RECORDS FOR THIS EXERCISE:
• • •

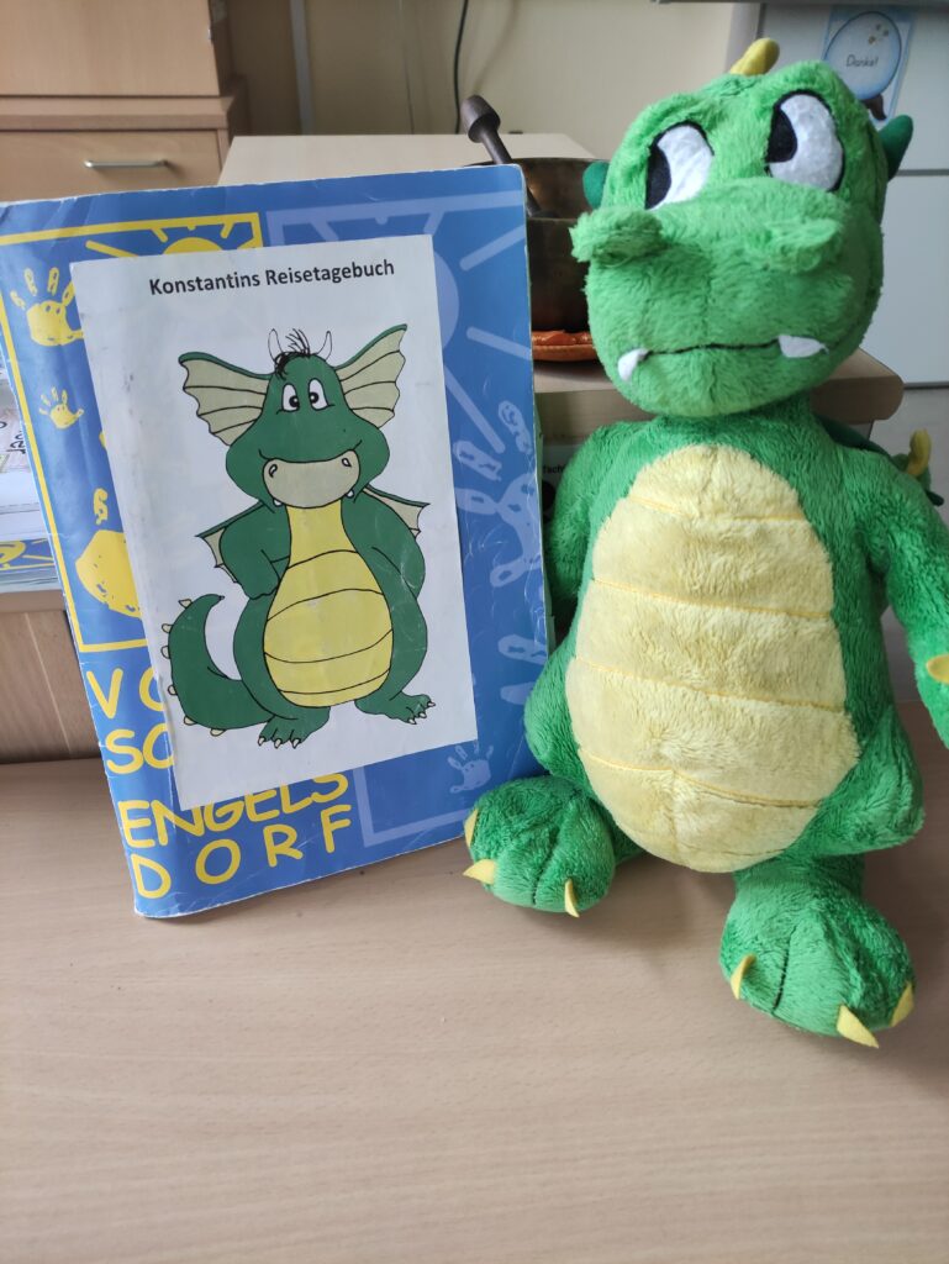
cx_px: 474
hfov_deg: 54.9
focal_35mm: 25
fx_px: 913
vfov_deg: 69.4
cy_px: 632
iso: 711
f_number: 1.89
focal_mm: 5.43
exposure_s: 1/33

• • •

PROMPT:
Images are to be dropped; every other part of the material above must be copied exactly.

OUTPUT FOR THIS EXERCISE:
cx_px: 474
hfov_deg: 54.9
focal_35mm: 25
fx_px: 913
vfov_deg: 69.4
cy_px: 632
iso: 711
f_number: 1.89
focal_mm: 5.43
exposure_s: 1/33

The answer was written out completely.